How the goal of marriage has changed over time

There has been a lot of recent discussion about marriage and its place in American society. Within this, researchers present new insights into how what people expect from marriage and their partners has changed over time:

The notion that the best marriages are those that bring satisfaction to the individual may seem counterintuitive. After all, isn’t marriage supposed to be about putting the relationship first?

Not anymore. For centuries, marriage was viewed as an economic and social institution, and the emotional and intellectual needs of the spouses were secondary to the survival of the marriage itself. But in modern relationships, people are looking for a partnership, and they want partners who make their lives more interesting.

Caryl Rusbult, a researcher at Vrije University in Amsterdam who died last January, called it the “Michelangelo effect,” referring to the manner in which close partners “sculpt” each other in ways that help each of them attain valued goals.

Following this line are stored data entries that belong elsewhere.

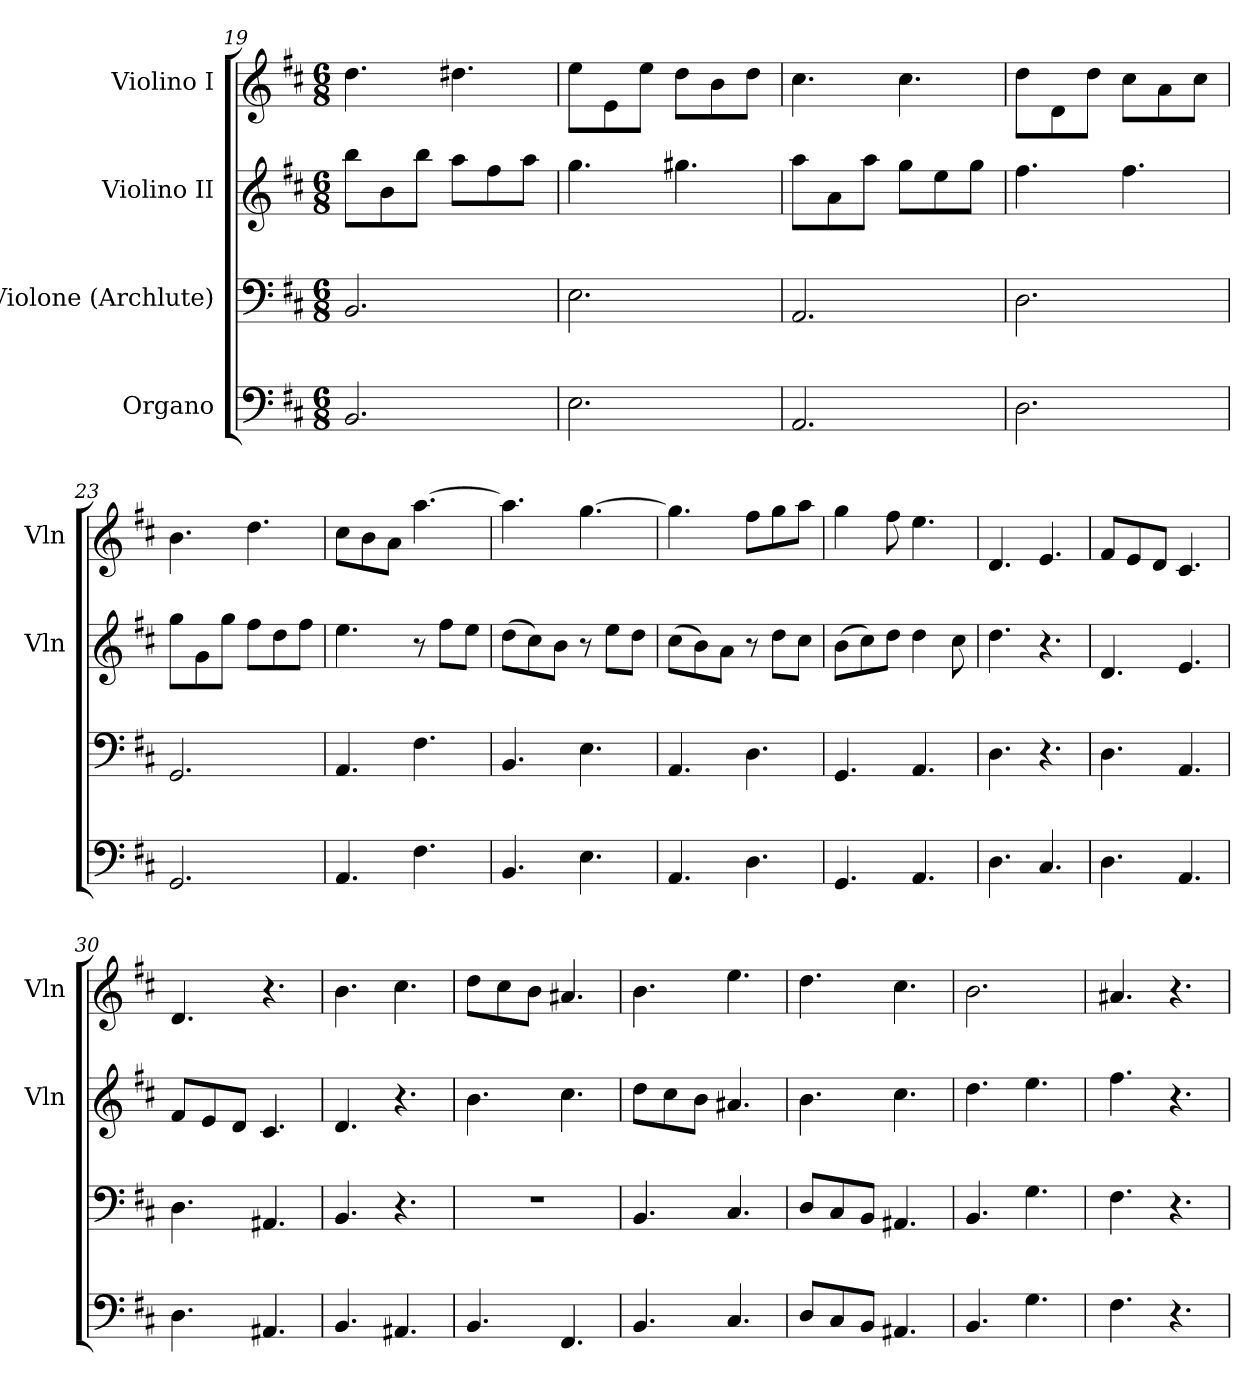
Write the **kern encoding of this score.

**kern	**kern	**kern	**kern
*part4	*part3	*part2	*part1
*staff4	*staff3	*staff2	*staff1
*I"Organo	*I"Violone (Archlute)	*I"Violino II	*I"Violino I
*	*	*I'Vln	*I'Vln
*clefF4	*clefF4	*clefG2	*clefG2
*k[f#c#]	*k[f#c#]	*k[f#c#]	*k[f#c#]
*b:	*b:	*b:	*b:
*M6/8	*M6/8	*M6/8	*M6/8
=19	=19	=19	=19
2.BB/	2.BB/	8bb\L	4.dd\
.	.	8b\	.
.	.	8bb\J	.
.	.	8aa\L	4.dd#X\
.	.	8ff#\	.
.	.	8aa\J	.
=20	=20	=20	=20
2.E\	2.E\	4.gg\	8ee\L
.	.	.	8e\
.	.	.	8ee\J
.	.	4.gg#X\	8dd\L
.	.	.	8b\
.	.	.	8dd\J
=21	=21	=21	=21
2.AA/	2.AA/	8aa\L	4.cc#\
.	.	8a\	.
.	.	8aa\J	.
.	.	8gg\L	4.cc#\
.	.	8ee\	.
.	.	8gg\J	.
=22	=22	=22	=22
2.D\	2.D\	4.ff#\	8dd\L
.	.	.	8d\
.	.	.	8dd\J
.	.	4.ff#\	8cc#\L
.	.	.	8a\
.	.	.	8cc#\J
=23	=23	=23	=23
2.GG/	2.GG/	8gg\L	4.b\
.	.	8g\	.
.	.	8gg\J	.
.	.	8ff#\L	4.dd\
.	.	8dd\	.
.	.	8ff#\J	.
=24	=24	=24	=24
4.AA/	4.AA/	4.ee\	8cc#\L
.	.	.	8b\
.	.	.	8a\J
4.F#\	4.F#\	8r	[4.aa\
.	.	8ff#\L	.
.	.	8ee\J	.
=25	=25	=25	=25
4.BB/	4.BB/	(8dd\L	4.aa\]
.	.	8cc#\)	.
.	.	8b\J	.
4.E\	4.E\	8r	[4.gg\
.	.	8ee\L	.
.	.	8dd\J	.
=26	=26	=26	=26
4.AA/	4.AA/	(8cc#\L	4.gg\]
.	.	8b\)	.
.	.	8a\J	.
4.D\	4.D\	8r	8ff#\L
.	.	8dd\L	8gg\
.	.	8cc#\J	8aa\J
=27	=27	=27	=27
4.GG/	4.GG/	(8b\L	4gg\
.	.	8cc#\)	.
.	.	8dd\J	8ff#\
4.AA/	4.AA/	4dd\	4.ee\
.	.	8cc#\	.
=28	=28	=28	=28
4.D\	4.D\	4.dd\	4.d/
4.C#/	4.r	4.r	4.e/
=29	=29	=29	=29
4.D\	4.D\	4.d/	8f#/L
.	.	.	8e/
.	.	.	8d/J
4.AA/	4.AA/	4.e/	4.c#/
=30	=30	=30	=30
4.D\	4.D\	8f#/L	4.d/
.	.	8e/	.
.	.	8d/J	.
4.AA#X/	4.AA#X/	4.c#/	4.r
=31	=31	=31	=31
4.BB/	4.BB/	4.d/	4.b\
4.AA#X/	4.r	4.r	4.cc#\
=32	=32	=32	=32
4.BB/	2.r	4.b\	8dd\L
.	.	.	8cc#\
.	.	.	8b\J
4.FF#/	.	4.cc#\	4.a#X/
=33	=33	=33	=33
4.BB/	4.BB/	8dd\L	4.b\
.	.	8cc#\	.
.	.	8b\J	.
4.C#/	4.C#/	4.a#X/	4.ee\
=34	=34	=34	=34
8D/L	8D/L	4.b\	4.dd\
8C#/	8C#/	.	.
8BB/J	8BB/J	.	.
4.AA#X/	4.AA#X/	4.cc#\	4.cc#\
=35	=35	=35	=35
4.BB/	4.BB/	4.dd\	2.b\
4.G\	4.G\	4.ee\	.
=36	=36	=36	=36
4.F#\	4.F#\	4.ff#\	4.a#X/
4.r	4.r	4.r	4.r
=	=	=	=
*-	*-	*-	*-
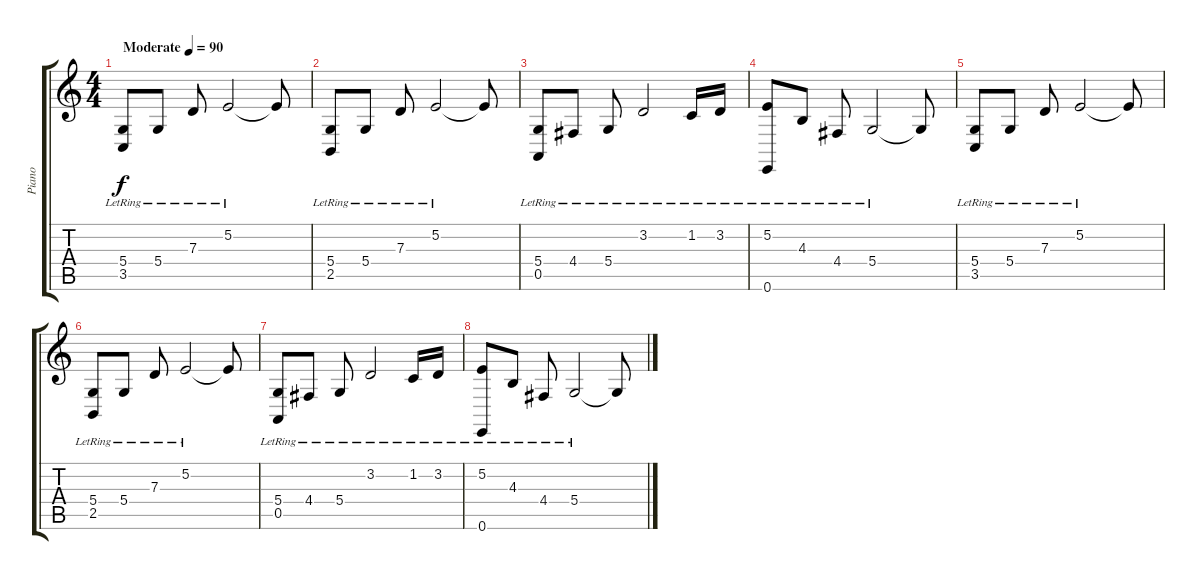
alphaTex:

\track ("Piano" "Piano") {instrument acousticgrandpiano}
\staff {score tabs}
\tuning (E4 B3 G3 D3 A2 E2) {hide}
\ts (4 4)
\tempo (90 "Moderate")
\clef g2
\ks c
(5.4{lr} 3.5{lr}).8{dy f instrument acousticgrandpiano} 5.4{lr}.8 7.3{lr}.8 5.2{lr}.2 5.2{t}.8 |
(5.4{lr} 2.5{lr}).8 5.4{lr}.8 7.3{lr}.8 5.2{lr}.2 5.2{t}.8 |
(5.4{lr} 0.5{lr}).8 4.4{lr}.8 5.4{lr}.8 3.2{lr}.2 1.2{lr}.16 3.2{lr}.16 |
(5.2{lr} 0.6{lr}).8 4.3{lr}.8 4.4{lr}.8 5.4{lr}.2 5.4{t}.8 |
(5.4{lr} 3.5{lr}).8 5.4{lr}.8 7.3{lr}.8 5.2{lr}.2 5.2{t}.8 |
(5.4{lr} 2.5{lr}).8 5.4{lr}.8 7.3{lr}.8 5.2{lr}.2 5.2{t}.8 |
(5.4{lr} 0.5{lr}).8 4.4{lr}.8 5.4{lr}.8 3.2{lr}.2 1.2{lr}.16 3.2{lr}.16 |
(5.2{lr} 0.6{lr}).8 4.3{lr}.8 4.4{lr}.8 5.4{lr}.2 5.4{t}.8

These findings would seem to have consequences for marriage as an institution and for society as a whole. While this particular article doesn’t really discuss these consequences, it is also interesting to be reminded how the institution of marriage has changed.

I would be curious to read work by people who have linked these findings about partnerships and shared goals and reconciled this with religious perspectives on marriage. This article also reminds me of Ann Swidler’s Talk of Love and her discussion about how individuals create new strategies between the cultural poles of romantic love and committed love.

Meeting romantic partners online

Time reports on some research that suggests meeting romantic partners online is becoming a regular way of life:

Nearly 30% of new couples now meet online. Today the Internet is the second-most common way to meet a partner, according to results from the How Couples Meet and Stay Together Survey, with web introductions ranked only behind introduction by mutual friends.

Taken in 2009, the survey polled more than 4,000 Americans about their romantic relationships.

Looking online for partners is quite different than the traditional methods. For one, it expands the potential pool of partners. Before the Internet, people were generally limited to their personal connections, the institutions in which they were a part (work, religious organizations, civic organizations, etc.) or their weak ties (introductions by mutual friends). Two, it involves a different process of presenting oneself. Instead of an initial face-to-face interaction, the two people create profiles and search for matches.

According to the story, the research also found that those people who met each other through church had the highest relationship satisfaction.